Haggen bought the stores in a government-ordered sale when the two grocery giants Safeway and Albertsons merged, but things have not gone well in the months since.

Albertsons sued Haggen for $41 million, claiming it failed to pay for inventory.

Amid complaints of high prices, Haggen announced last month it would close 26 stores, though not the two it acquired and converted in Bend.

Last week, Haggen sued Albertsons for $1 billion, alleging it sabotaged the newly acquired stores with false pricing data, among other allegations. Albertsons denied the allegations.

Here’s the full text of the news release Haggen issued late Tuesday night:

HAGGEN FILES VOLUNTARY CHAPTER11 PETITIONS TO REORGANIZEAROUND REDUCED PORTFOLIOOF LOCATIONS

– Receives $215Million in Debtor In PossessionFinancing to Support Process –

Bellingham, Wash. ( September 8 , 2015) – Haggen, the West Coast regional grocer, today announced that in order to reorganize around its core profitable stores, it has filed voluntary petitions for reorganization under Chapter 11 of the U.S. Bankruptcy Code for the U.S. Bankruptcy Court for the District of Delaware in Wilmington.The company has received commitments for up to $215 million in debtor-in-possession (DIP) financing from its existing lenders to maintain operations and the flow of merchandise to its stores during the sale process.
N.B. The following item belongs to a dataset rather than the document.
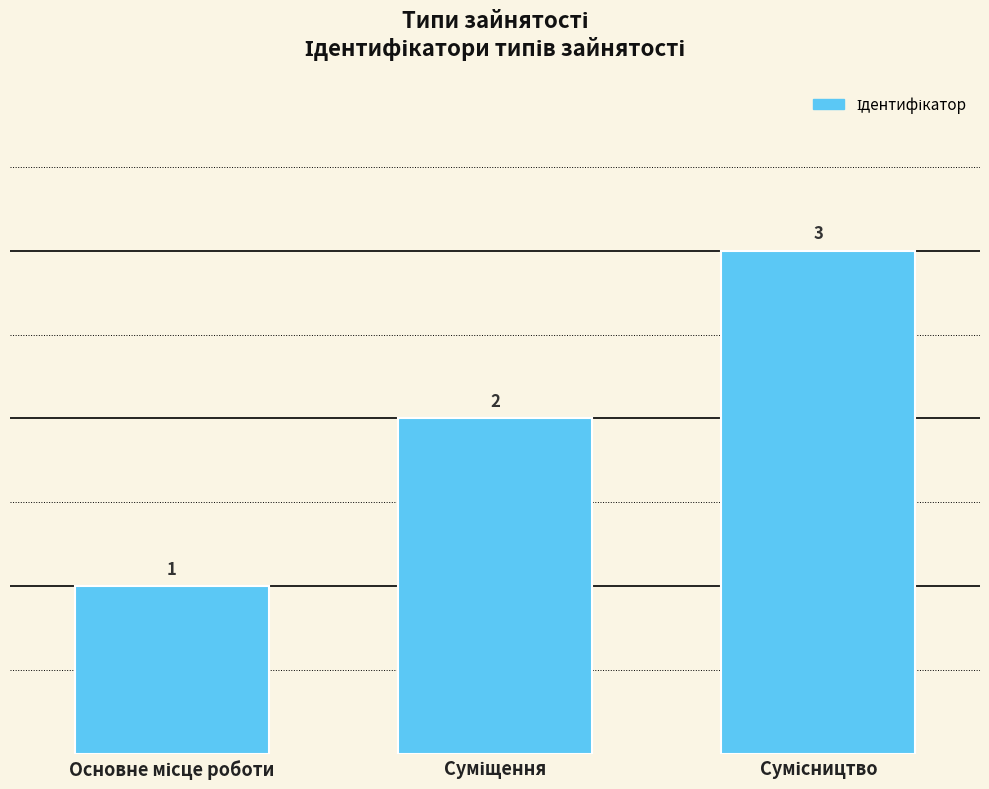

What is the maximum value shown in the chart?

3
The Company has made customary first-day motions with the Bankruptcy Court intended to support the continuation of its day-to-day operations for customers, employees, vendors and suppliers, and other business partners during the restructuring. As part of that, it is seeking Court approval to continue employee wages and certain benefits and honor certain customer programs. The motions are expected to be addressed by the Court in the coming days.

“After careful consideration of all alternatives, the company concluded that a reorganization through the Chapter 11 process is the best way for Haggen to preserve value for all stakeholders,” said John Clougher, Chief Executive Officer of Haggen. “The action we are taking today will allow us to continue to serve our customers and communities while providing Haggen with a process to re-align our operations to be positioned for the future.”

The Company has engaged Sagent Advisors to market for sale some locations in the five states it operates and to explore market interest for various store locations. Discussions are underway with interested parties to sell many of the company’s remaining assets.

Haggen grew from an 18-store regional grocer to 164 stores through the purchase of Albertson’s locations in December 2014. The associated conversion process of the stores made Albertsons cooperation and good faith implementation of the terms of the deal in the Asset Purchase Agreement essential.

This did not occur, as set forth in the Company’s recently filed lawsuit against Albertsons, which details a number of Albertsons’ actions, which ultimately led to Haggen’s failure in its efforts to convert newly acquired stores and ultimately resulting in the Chapter 11 filing.